* _Provided passage_
◆ ◆ ◆ ◆
Night aerial of Hudson Tunnel Project construction site.

Construction activity at the Hudson Tunnel Project has continued on select early packages as federal courts consider parallel lawsuits challenging the U.S. Dept. of Transportation’s funding freeze.

Photo courtesy of the Gateway Development Commission


February 6, 2026


Two federal lawsuits are shaping the legal framework around the Hudson Tunnel Project, each addressing a different construction risk created by the Trump administration’s decision to suspend federal funding for the $16-billion rail megaproject. One case centers on whether federal agencies can halt disbursements to an active project; the other focuses on what financial remedies are available if that action forces work to slow or stop. For contractors and project partners, the distinction has direct implications for cash flow, sequencing and cost recovery.

States’ Injunction Case in Southern District of New York

New York and New Jersey filed suit in the U.S. District Court for the Southern District of New York seeking declaratory and injunctive relief to block the U.S. Dept. of Transportation from continuing its funding suspension. The states argue that USDOT and its modal agencies exceeded their authority by withholding payments that had already been obligated under executed grant and loan agreements while construction remains underway.

From a construction perspective, the case is aimed at preventing prospective harm. The states contend that continued suspension of disbursements would force work stoppages, trigger layoffs, require site stabilization and security measures, and drive cost escalation tied to demobilization and resequencing of complex underground work.

USDOT has said the suspension is tied to a compliance review of contracting practices under a new federal rule governing disadvantaged business enterprise programs. Project sponsors dispute that rationale, arguing that the funding agreements do not permit unilateral suspension absent a documented contractual breach. The case is being heard by Judge Jeannette A. Vargas.
◆ ◆ ◆ ◆
* _Actions to take_
#1 Quote the Hudson Tunnel Project article word for word from "From a construction" to "complex underground work.".
#2 According to the Hudson Tunnel Project article, which judge is hearing the case brought by New York and New Jersey?
#3 Continue the article on the Hudson Tunnel Project lawsuits from the point where it stops.

* _The data_
◆ ◆ ◆ ◆
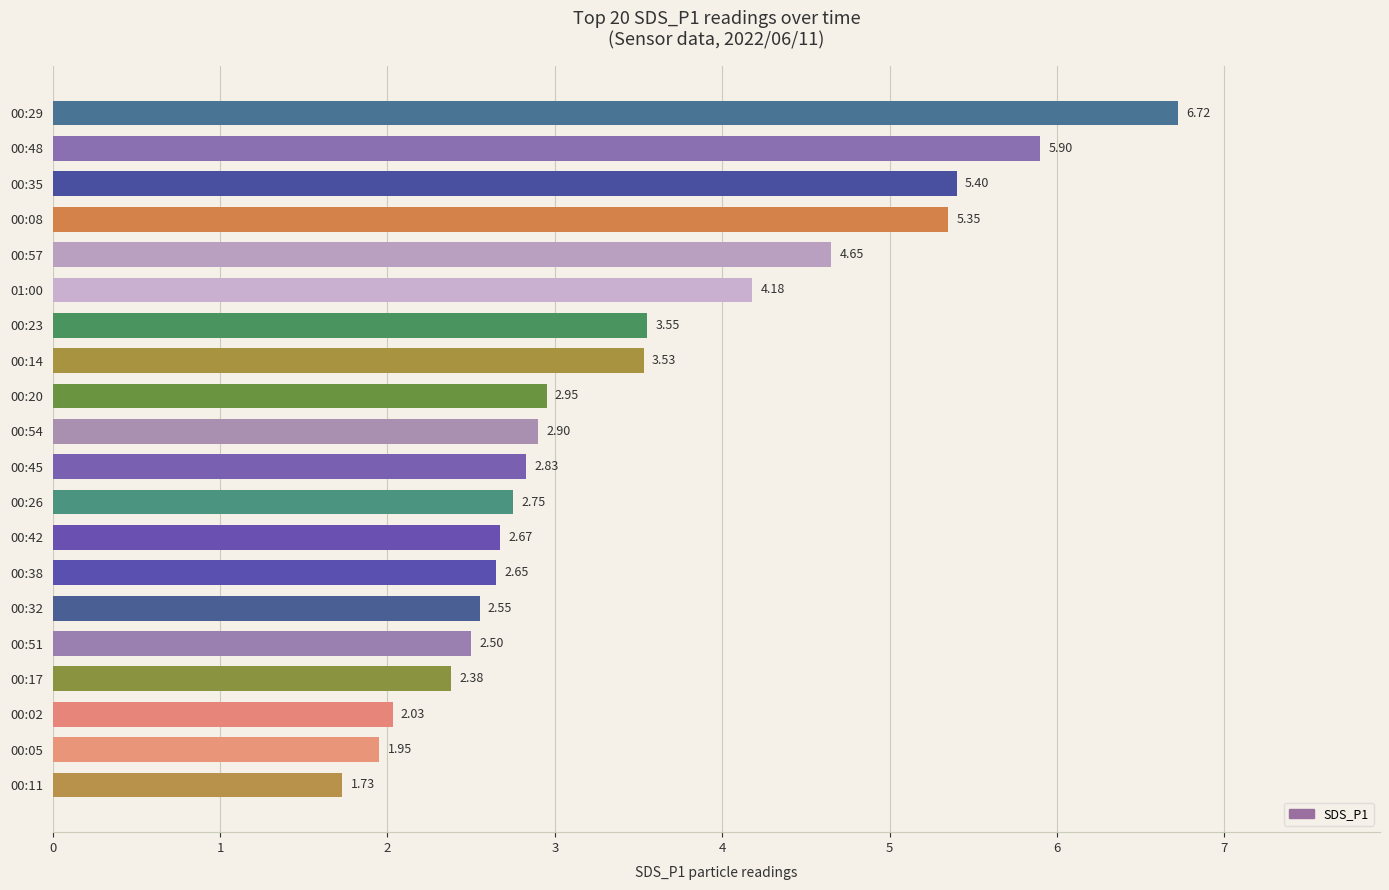

Rank the categories by value from lowest to highest.

00:11, 00:05, 00:02, 00:17, 00:51, 00:32, 00:38, 00:42, 00:26, 00:45, 00:54, 00:20, 00:14, 00:23, 01:00, 00:57, 00:08, 00:35, 00:48, 00:29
◆ ◆ ◆ ◆
* _Answer set_
#1
From a construction perspective, the case is aimed at preventing prospective harm. The states contend that continued suspension of disbursements would force work stoppages, trigger layoffs, require site stabilization and security measures, and drive cost escalation tied to demobilization and resequencing of complex underground work.

#2 Judge Jeannette A. Vargas

#3
Gateway Development Commission Contract Claim

In a separate action, the Gateway Development Commission filed a breach-of-contract lawsuit in the U.S. Court of Federal Claims, which handles monetary disputes against the federal government. Unlike the SDNY case, this action is retrospective and contractual, focusing on whether the federal government failed to make required payments under existing grant and loan agreements.

The commission is seeking about $205 million in disbursements and damages associated with costs incurred as funding was withheld and construction activity was curtailed. Its filing emphasizes that a forced pause on an active tunneling project would generate substantial additional costs tied to demobilization, remobilization, idle equipment, disrupted tunnel-boring sequences and extended overhead. For contractors, the case speaks directly to how pause-related costs, suspension claims and change orders may ultimately be allocated if the funding freeze is deemed unlawful.

Why Two Cases Matter to Construction Partners

Taken together, the lawsuits reflect a bifurcated strategy. The SDNY case is designed to keep work moving by stopping or limiting federal action that interrupts cash flow. The Court of Federal Claims case preserves a pathway for recovering costs if work is disrupted. For a megaproject already deep into early civil construction, those parallel tracks shape near-term planning decisions and long-term claims exposure as the legal process unfolds.